What is being asked:
Each line from the one that contains "available. The administrato" through the last line of the listing below is to be returned exactly as it stands, and nothing else.
--
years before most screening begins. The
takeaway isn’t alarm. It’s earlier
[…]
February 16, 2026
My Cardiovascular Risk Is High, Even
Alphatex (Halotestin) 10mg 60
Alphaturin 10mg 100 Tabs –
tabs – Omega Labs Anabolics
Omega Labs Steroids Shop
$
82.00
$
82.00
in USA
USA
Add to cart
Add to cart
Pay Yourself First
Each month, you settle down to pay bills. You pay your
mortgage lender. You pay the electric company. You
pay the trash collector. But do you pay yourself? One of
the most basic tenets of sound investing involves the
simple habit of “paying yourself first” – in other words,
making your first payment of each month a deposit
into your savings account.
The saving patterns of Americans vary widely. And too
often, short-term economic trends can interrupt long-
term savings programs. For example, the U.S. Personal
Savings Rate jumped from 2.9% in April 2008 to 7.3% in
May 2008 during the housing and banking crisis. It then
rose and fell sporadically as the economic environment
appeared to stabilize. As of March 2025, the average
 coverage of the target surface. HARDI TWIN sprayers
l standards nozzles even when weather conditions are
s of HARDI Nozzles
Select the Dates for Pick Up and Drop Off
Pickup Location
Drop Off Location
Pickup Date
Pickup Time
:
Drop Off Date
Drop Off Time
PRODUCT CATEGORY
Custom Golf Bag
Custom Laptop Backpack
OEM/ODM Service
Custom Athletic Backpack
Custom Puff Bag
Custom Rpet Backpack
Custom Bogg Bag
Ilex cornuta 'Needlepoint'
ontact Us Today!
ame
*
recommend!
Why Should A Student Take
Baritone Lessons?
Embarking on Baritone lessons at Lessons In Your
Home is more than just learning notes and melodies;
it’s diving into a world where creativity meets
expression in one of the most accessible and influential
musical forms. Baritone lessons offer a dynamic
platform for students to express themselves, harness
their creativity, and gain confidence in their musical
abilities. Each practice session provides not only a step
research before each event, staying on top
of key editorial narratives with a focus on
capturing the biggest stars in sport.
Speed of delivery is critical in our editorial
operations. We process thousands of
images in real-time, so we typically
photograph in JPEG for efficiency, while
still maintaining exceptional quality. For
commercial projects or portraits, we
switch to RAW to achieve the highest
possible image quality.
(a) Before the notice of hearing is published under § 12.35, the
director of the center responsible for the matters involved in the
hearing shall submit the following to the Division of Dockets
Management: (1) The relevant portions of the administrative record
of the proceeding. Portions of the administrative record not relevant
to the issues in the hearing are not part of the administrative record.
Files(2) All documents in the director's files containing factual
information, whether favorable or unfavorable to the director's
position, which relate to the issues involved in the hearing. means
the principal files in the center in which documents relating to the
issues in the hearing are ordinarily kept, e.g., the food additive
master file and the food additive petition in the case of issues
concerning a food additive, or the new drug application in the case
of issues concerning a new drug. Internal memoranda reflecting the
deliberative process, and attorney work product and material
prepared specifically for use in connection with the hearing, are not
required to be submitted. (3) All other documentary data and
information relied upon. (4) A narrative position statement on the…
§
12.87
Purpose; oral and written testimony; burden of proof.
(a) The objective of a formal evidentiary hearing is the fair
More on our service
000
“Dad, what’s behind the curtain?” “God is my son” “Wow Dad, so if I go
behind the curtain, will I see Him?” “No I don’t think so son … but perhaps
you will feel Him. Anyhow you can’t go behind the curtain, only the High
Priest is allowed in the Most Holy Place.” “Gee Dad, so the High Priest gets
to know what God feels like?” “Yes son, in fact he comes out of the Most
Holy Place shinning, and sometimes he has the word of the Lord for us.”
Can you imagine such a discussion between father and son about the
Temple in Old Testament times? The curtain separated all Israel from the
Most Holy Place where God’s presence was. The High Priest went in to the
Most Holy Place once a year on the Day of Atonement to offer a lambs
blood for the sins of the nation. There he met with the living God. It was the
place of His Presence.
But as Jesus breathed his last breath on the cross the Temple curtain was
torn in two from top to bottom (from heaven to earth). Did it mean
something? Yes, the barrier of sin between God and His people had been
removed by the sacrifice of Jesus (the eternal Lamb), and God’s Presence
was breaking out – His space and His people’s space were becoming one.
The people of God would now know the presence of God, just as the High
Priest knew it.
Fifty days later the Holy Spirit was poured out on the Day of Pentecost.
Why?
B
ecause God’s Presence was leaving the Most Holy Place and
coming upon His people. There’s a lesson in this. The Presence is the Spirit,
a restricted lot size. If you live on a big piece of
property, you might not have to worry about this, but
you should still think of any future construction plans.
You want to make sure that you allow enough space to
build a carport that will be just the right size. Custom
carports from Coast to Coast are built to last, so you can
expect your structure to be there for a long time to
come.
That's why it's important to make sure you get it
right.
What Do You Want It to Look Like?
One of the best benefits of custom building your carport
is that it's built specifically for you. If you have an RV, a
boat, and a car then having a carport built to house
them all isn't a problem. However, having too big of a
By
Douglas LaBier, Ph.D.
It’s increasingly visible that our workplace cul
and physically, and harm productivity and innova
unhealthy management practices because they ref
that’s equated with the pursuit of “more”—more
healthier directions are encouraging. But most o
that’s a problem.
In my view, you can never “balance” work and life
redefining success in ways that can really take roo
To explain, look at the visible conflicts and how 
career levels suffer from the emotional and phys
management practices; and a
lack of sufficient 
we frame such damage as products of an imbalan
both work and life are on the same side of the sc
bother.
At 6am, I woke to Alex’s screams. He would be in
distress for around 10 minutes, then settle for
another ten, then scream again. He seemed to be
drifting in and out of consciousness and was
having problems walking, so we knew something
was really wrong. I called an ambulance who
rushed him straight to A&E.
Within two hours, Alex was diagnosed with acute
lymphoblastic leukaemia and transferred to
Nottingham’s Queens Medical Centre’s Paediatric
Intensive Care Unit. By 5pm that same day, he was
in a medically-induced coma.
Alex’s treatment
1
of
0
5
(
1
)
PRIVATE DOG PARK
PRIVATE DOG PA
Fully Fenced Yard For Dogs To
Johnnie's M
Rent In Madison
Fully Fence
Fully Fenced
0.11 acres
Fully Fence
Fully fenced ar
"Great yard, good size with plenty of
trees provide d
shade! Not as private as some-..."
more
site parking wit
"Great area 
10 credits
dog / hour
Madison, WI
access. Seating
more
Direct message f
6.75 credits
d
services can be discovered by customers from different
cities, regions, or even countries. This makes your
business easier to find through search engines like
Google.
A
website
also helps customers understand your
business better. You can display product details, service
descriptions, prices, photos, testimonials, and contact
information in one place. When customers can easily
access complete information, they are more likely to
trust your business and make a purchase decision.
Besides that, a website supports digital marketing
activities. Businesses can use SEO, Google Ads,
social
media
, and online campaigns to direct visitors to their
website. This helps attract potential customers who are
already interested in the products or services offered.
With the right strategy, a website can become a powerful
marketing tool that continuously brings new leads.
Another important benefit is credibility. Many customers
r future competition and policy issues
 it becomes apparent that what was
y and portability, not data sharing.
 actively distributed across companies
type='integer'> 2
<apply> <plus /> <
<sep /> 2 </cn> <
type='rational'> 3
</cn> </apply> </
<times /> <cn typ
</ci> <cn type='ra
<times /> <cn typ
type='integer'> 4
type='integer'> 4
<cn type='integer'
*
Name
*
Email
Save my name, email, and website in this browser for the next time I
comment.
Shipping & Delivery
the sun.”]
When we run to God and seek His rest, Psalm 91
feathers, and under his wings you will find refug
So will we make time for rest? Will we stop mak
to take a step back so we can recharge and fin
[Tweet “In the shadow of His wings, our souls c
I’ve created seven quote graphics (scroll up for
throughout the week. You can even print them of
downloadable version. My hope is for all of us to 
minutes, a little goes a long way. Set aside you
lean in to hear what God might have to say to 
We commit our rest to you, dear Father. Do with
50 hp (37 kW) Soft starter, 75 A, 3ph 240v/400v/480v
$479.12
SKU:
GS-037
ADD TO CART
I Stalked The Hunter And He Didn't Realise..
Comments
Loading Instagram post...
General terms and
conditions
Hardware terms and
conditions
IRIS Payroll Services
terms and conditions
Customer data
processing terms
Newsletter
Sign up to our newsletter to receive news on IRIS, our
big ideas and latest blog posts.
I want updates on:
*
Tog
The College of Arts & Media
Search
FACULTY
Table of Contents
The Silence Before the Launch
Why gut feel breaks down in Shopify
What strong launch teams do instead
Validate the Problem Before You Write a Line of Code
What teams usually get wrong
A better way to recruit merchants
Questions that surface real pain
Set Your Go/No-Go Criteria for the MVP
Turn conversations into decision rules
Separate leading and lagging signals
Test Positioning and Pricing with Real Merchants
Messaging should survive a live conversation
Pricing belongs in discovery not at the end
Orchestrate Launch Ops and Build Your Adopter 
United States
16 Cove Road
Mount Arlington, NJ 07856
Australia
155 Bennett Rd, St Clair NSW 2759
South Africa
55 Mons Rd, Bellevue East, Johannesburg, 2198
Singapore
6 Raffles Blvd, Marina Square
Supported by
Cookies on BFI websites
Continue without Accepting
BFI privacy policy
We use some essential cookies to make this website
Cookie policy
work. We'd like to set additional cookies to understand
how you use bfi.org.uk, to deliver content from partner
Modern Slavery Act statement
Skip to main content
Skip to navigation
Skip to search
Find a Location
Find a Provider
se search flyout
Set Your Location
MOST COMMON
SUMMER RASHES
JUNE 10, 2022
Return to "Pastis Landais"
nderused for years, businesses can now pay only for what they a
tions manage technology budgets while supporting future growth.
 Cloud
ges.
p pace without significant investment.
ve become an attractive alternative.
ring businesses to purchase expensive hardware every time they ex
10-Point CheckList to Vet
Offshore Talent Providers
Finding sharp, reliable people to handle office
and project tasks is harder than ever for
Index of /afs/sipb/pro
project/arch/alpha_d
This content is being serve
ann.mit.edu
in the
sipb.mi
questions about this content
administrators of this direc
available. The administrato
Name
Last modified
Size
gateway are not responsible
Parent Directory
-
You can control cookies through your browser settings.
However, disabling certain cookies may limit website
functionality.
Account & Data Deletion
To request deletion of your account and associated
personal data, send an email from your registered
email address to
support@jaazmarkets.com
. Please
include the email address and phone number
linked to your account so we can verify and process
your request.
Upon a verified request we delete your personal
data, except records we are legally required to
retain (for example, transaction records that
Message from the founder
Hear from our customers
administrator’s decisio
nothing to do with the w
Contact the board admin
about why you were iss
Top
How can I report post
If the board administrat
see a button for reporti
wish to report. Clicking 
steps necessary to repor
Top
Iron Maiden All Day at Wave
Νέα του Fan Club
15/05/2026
--
Task answer:
available. The administrato
Name
Last modified
Size
gateway are not responsible
Parent Directory
-
You can control cookies through your browser settings.
However, disabling certain cookies may limit website
functionality.
Account & Data Deletion
To request deletion of your account and associated
personal data, send an email from your registered
email address to
support@jaazmarkets.com
. Please
include the email address and phone number
linked to your account so we can verify and process
your request.
Upon a verified request we delete your personal
data, except records we are legally required to
retain (for example, transaction records that
Message from the founder
Hear from our customers
administrator’s decisio
nothing to do with the w
Contact the board admin
about why you were iss
Top
How can I report post
If the board administrat
see a button for reporti
wish to report. Clicking 
steps necessary to repor
Top
Iron Maiden All Day at Wave
Νέα του Fan Club
15/05/2026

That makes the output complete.